* [Written task]: Exact repetition of every entry is required.

···

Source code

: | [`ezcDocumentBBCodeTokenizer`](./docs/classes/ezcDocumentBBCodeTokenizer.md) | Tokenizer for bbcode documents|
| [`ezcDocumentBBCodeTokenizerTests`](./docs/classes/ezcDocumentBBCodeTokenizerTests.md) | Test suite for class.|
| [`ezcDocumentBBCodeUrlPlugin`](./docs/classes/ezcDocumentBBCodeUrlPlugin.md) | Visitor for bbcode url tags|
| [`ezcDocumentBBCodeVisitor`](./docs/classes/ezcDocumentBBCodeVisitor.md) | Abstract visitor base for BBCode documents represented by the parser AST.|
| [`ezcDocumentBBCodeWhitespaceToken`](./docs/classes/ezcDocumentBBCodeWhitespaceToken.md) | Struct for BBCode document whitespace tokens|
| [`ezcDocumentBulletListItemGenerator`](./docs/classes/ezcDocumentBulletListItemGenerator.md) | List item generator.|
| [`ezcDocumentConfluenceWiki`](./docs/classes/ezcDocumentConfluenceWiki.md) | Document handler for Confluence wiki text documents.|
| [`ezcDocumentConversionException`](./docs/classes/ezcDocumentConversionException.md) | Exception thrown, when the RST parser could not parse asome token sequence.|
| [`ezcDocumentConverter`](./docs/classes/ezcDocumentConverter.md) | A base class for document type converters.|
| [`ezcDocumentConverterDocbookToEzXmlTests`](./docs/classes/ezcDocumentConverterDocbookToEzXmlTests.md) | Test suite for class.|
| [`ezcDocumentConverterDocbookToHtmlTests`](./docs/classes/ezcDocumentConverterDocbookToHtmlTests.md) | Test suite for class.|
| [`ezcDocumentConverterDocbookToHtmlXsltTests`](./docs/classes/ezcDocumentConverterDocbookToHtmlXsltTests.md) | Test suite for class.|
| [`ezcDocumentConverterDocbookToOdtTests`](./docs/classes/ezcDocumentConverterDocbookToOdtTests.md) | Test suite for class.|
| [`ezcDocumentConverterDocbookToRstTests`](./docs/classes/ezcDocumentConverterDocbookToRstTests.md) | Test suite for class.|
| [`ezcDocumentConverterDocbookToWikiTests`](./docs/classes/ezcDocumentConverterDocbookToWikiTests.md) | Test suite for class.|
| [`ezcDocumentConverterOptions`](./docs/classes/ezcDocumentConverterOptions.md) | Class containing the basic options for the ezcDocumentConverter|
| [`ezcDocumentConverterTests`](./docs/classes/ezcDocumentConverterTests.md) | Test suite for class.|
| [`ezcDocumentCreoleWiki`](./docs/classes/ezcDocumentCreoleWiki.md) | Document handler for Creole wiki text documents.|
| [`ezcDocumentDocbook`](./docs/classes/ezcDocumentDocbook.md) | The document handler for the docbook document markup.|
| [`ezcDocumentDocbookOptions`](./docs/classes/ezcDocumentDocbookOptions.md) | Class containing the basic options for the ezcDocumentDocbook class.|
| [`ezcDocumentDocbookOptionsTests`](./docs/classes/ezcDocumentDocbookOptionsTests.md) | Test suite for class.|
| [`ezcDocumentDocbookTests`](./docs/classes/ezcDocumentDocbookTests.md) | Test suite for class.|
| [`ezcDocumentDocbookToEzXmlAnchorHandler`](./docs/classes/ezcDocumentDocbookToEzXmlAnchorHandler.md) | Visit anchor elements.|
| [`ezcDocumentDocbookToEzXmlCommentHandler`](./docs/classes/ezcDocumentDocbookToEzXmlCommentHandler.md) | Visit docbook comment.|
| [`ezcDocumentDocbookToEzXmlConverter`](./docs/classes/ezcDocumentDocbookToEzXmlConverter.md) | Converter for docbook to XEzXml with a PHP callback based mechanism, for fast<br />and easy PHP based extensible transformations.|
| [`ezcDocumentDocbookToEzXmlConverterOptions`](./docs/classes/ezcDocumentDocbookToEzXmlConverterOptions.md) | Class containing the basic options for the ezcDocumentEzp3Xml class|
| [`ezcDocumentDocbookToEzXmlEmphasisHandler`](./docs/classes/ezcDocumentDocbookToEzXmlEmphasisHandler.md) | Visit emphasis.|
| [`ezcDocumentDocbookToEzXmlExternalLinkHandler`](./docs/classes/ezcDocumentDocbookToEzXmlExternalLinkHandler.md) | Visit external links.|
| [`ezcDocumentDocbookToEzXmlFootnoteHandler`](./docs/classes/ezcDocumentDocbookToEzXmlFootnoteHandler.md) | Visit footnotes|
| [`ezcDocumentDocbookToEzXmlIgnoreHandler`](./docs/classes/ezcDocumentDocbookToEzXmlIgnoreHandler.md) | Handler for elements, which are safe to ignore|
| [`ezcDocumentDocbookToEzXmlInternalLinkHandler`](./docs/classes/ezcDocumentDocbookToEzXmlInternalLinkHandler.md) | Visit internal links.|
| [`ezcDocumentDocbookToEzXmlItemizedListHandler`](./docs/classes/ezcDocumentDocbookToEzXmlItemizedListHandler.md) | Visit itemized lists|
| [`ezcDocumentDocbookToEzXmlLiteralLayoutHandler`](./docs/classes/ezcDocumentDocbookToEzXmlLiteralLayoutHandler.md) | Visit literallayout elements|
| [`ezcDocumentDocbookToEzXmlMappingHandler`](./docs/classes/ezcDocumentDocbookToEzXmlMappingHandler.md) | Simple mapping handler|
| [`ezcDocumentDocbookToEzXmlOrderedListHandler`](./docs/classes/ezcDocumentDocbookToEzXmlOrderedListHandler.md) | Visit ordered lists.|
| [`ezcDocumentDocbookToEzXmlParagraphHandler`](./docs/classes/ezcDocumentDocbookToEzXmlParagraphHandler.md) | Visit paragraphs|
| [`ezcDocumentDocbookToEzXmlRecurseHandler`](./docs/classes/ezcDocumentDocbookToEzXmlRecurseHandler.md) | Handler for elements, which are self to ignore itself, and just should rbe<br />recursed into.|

···

* [Expected answer]:
Source code

: | [`ezcDocumentBBCodeTokenizer`](./docs/classes/ezcDocumentBBCodeTokenizer.md) | Tokenizer for bbcode documents|
| [`ezcDocumentBBCodeTokenizerTests`](./docs/classes/ezcDocumentBBCodeTokenizerTests.md) | Test suite for class.|
| [`ezcDocumentBBCodeUrlPlugin`](./docs/classes/ezcDocumentBBCodeUrlPlugin.md) | Visitor for bbcode url tags|
| [`ezcDocumentBBCodeVisitor`](./docs/classes/ezcDocumentBBCodeVisitor.md) | Abstract visitor base for BBCode documents represented by the parser AST.|
| [`ezcDocumentBBCodeWhitespaceToken`](./docs/classes/ezcDocumentBBCodeWhitespaceToken.md) | Struct for BBCode document whitespace tokens|
| [`ezcDocumentBulletListItemGenerator`](./docs/classes/ezcDocumentBulletListItemGenerator.md) | List item generator.|
| [`ezcDocumentConfluenceWiki`](./docs/classes/ezcDocumentConfluenceWiki.md) | Document handler for Confluence wiki text documents.|
| [`ezcDocumentConversionException`](./docs/classes/ezcDocumentConversionException.md) | Exception thrown, when the RST parser could not parse asome token sequence.|
| [`ezcDocumentConverter`](./docs/classes/ezcDocumentConverter.md) | A base class for document type converters.|
| [`ezcDocumentConverterDocbookToEzXmlTests`](./docs/classes/ezcDocumentConverterDocbookToEzXmlTests.md) | Test suite for class.|
| [`ezcDocumentConverterDocbookToHtmlTests`](./docs/classes/ezcDocumentConverterDocbookToHtmlTests.md) | Test suite for class.|
| [`ezcDocumentConverterDocbookToHtmlXsltTests`](./docs/classes/ezcDocumentConverterDocbookToHtmlXsltTests.md) | Test suite for class.|
| [`ezcDocumentConverterDocbookToOdtTests`](./docs/classes/ezcDocumentConverterDocbookToOdtTests.md) | Test suite for class.|
| [`ezcDocumentConverterDocbookToRstTests`](./docs/classes/ezcDocumentConverterDocbookToRstTests.md) | Test suite for class.|
| [`ezcDocumentConverterDocbookToWikiTests`](./docs/classes/ezcDocumentConverterDocbookToWikiTests.md) | Test suite for class.|
| [`ezcDocumentConverterOptions`](./docs/classes/ezcDocumentConverterOptions.md) | Class containing the basic options for the ezcDocumentConverter|
| [`ezcDocumentConverterTests`](./docs/classes/ezcDocumentConverterTests.md) | Test suite for class.|
| [`ezcDocumentCreoleWiki`](./docs/classes/ezcDocumentCreoleWiki.md) | Document handler for Creole wiki text documents.|
| [`ezcDocumentDocbook`](./docs/classes/ezcDocumentDocbook.md) | The document handler for the docbook document markup.|
| [`ezcDocumentDocbookOptions`](./docs/classes/ezcDocumentDocbookOptions.md) | Class containing the basic options for the ezcDocumentDocbook class.|
| [`ezcDocumentDocbookOptionsTests`](./docs/classes/ezcDocumentDocbookOptionsTests.md) | Test suite for class.|
| [`ezcDocumentDocbookTests`](./docs/classes/ezcDocumentDocbookTests.md) | Test suite for class.|
| [`ezcDocumentDocbookToEzXmlAnchorHandler`](./docs/classes/ezcDocumentDocbookToEzXmlAnchorHandler.md) | Visit anchor elements.|
| [`ezcDocumentDocbookToEzXmlCommentHandler`](./docs/classes/ezcDocumentDocbookToEzXmlCommentHandler.md) | Visit docbook comment.|
| [`ezcDocumentDocbookToEzXmlConverter`](./docs/classes/ezcDocumentDocbookToEzXmlConverter.md) | Converter for docbook to XEzXml with a PHP callback based mechanism, for fast<br />and easy PHP based extensible transformations.|
| [`ezcDocumentDocbookToEzXmlConverterOptions`](./docs/classes/ezcDocumentDocbookToEzXmlConverterOptions.md) | Class containing the basic options for the ezcDocumentEzp3Xml class|
| [`ezcDocumentDocbookToEzXmlEmphasisHandler`](./docs/classes/ezcDocumentDocbookToEzXmlEmphasisHandler.md) | Visit emphasis.|
| [`ezcDocumentDocbookToEzXmlExternalLinkHandler`](./docs/classes/ezcDocumentDocbookToEzXmlExternalLinkHandler.md) | Visit external links.|
| [`ezcDocumentDocbookToEzXmlFootnoteHandler`](./docs/classes/ezcDocumentDocbookToEzXmlFootnoteHandler.md) | Visit footnotes|
| [`ezcDocumentDocbookToEzXmlIgnoreHandler`](./docs/classes/ezcDocumentDocbookToEzXmlIgnoreHandler.md) | Handler for elements, which are safe to ignore|
| [`ezcDocumentDocbookToEzXmlInternalLinkHandler`](./docs/classes/ezcDocumentDocbookToEzXmlInternalLinkHandler.md) | Visit internal links.|
| [`ezcDocumentDocbookToEzXmlItemizedListHandler`](./docs/classes/ezcDocumentDocbookToEzXmlItemizedListHandler.md) | Visit itemized lists|
| [`ezcDocumentDocbookToEzXmlLiteralLayoutHandler`](./docs/classes/ezcDocumentDocbookToEzXmlLiteralLayoutHandler.md) | Visit literallayout elements|
| [`ezcDocumentDocbookToEzXmlMappingHandler`](./docs/classes/ezcDocumentDocbookToEzXmlMappingHandler.md) | Simple mapping handler|
| [`ezcDocumentDocbookToEzXmlOrderedListHandler`](./docs/classes/ezcDocumentDocbookToEzXmlOrderedListHandler.md) | Visit ordered lists.|
| [`ezcDocumentDocbookToEzXmlParagraphHandler`](./docs/classes/ezcDocumentDocbookToEzXmlParagraphHandler.md) | Visit paragraphs|
| [`ezcDocumentDocbookToEzXmlRecurseHandler`](./docs/classes/ezcDocumentDocbookToEzXmlRecurseHandler.md) | Handler for elements, which are self to ignore itself, and just should rbe<br />recursed into.|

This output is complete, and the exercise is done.